• _WHAT IS BEING ASKED_
Convert everything in the rows below, from the line containing "## Proposal" down to the line containing "Consequently, Gardener's extensibility", both included, into a Markdown table. Use the columns No. and Line, number each line, and leave out blank lines.

• _DATA RECORDS_
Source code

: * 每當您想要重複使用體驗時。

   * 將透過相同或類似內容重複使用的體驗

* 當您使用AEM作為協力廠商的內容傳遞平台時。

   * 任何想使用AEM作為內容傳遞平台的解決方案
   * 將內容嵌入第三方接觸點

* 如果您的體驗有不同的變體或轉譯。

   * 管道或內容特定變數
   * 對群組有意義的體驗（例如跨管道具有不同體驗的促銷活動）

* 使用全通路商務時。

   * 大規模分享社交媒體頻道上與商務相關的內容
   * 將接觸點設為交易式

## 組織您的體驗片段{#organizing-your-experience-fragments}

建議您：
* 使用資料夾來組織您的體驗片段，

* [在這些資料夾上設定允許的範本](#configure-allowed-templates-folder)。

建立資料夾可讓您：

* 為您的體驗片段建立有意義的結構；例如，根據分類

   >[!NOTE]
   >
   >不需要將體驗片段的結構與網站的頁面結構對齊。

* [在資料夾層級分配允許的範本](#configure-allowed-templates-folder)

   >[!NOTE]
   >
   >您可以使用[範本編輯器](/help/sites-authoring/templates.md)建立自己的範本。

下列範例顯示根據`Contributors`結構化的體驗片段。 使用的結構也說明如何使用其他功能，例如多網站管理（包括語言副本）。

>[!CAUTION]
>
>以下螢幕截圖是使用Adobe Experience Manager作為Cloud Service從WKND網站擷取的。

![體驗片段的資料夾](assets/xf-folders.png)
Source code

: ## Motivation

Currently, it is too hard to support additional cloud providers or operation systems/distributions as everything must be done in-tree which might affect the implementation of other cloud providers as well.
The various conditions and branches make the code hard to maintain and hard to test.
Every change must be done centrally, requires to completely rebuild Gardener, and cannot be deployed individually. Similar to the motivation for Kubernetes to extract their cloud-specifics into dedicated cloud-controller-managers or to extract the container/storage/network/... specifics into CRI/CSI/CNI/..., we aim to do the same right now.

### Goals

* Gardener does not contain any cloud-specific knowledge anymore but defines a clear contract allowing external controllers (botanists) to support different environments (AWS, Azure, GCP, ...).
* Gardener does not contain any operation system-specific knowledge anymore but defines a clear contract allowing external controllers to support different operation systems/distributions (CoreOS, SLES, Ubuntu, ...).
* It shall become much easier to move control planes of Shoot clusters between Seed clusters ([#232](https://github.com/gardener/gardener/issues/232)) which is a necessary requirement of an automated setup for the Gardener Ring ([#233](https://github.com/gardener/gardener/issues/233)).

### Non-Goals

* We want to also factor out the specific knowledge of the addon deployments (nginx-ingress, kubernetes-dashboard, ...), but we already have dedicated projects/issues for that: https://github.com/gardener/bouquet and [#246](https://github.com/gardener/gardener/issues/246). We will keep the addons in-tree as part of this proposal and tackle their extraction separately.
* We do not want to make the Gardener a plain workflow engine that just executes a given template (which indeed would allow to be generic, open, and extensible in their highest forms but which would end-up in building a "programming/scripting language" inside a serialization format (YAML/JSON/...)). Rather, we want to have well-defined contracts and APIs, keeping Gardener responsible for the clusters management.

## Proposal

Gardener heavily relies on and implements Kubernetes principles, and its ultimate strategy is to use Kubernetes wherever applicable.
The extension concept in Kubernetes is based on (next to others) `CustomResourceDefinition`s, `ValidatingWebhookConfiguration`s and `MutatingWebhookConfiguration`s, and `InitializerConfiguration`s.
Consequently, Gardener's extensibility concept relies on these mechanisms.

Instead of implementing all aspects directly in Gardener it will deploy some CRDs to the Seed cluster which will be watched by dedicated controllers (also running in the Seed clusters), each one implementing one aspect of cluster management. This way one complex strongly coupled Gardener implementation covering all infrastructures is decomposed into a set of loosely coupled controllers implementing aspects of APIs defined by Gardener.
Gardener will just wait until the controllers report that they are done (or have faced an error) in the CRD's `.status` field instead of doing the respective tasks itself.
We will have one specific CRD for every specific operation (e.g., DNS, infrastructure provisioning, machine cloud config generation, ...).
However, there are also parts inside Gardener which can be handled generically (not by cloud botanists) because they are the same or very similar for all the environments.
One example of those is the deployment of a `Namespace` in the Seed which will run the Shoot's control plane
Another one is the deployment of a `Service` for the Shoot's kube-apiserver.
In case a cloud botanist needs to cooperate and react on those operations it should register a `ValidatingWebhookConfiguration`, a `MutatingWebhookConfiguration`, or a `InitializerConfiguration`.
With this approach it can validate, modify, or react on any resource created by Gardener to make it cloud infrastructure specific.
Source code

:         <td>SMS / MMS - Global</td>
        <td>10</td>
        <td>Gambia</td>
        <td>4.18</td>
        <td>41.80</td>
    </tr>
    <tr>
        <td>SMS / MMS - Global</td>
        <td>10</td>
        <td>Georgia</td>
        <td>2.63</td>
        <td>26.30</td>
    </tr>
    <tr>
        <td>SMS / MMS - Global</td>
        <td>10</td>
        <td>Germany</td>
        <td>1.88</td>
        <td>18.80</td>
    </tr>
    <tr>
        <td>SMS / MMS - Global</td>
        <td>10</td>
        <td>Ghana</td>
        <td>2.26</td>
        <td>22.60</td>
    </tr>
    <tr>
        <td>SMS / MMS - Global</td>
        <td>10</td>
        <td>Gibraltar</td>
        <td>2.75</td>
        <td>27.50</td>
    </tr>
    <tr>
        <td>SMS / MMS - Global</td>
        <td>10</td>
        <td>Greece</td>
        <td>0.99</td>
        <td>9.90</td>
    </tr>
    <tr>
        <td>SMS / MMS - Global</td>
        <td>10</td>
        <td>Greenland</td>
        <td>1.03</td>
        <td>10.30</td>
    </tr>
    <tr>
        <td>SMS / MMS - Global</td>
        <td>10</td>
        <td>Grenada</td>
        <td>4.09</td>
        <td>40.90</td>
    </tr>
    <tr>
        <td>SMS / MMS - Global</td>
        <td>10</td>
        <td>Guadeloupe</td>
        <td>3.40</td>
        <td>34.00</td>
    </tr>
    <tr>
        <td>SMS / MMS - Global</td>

• _ANSWER TO THIS EXERCISE_
| No. | Line |
|---|---|
| 1 | ## Proposal |
| 2 | Gardener heavily relies on and implements Kubernetes principles, and its ultimate strategy is to use Kubernetes wherever applicable. |
| 3 | The extension concept in Kubernetes is based on (next to others) `CustomResourceDefinition`s, `ValidatingWebhookConfiguration`s and `MutatingWebhookConfiguration`s, and `InitializerConfiguration`s. |
| 4 | Consequently, Gardener's extensibility concept relies on these mechanisms. |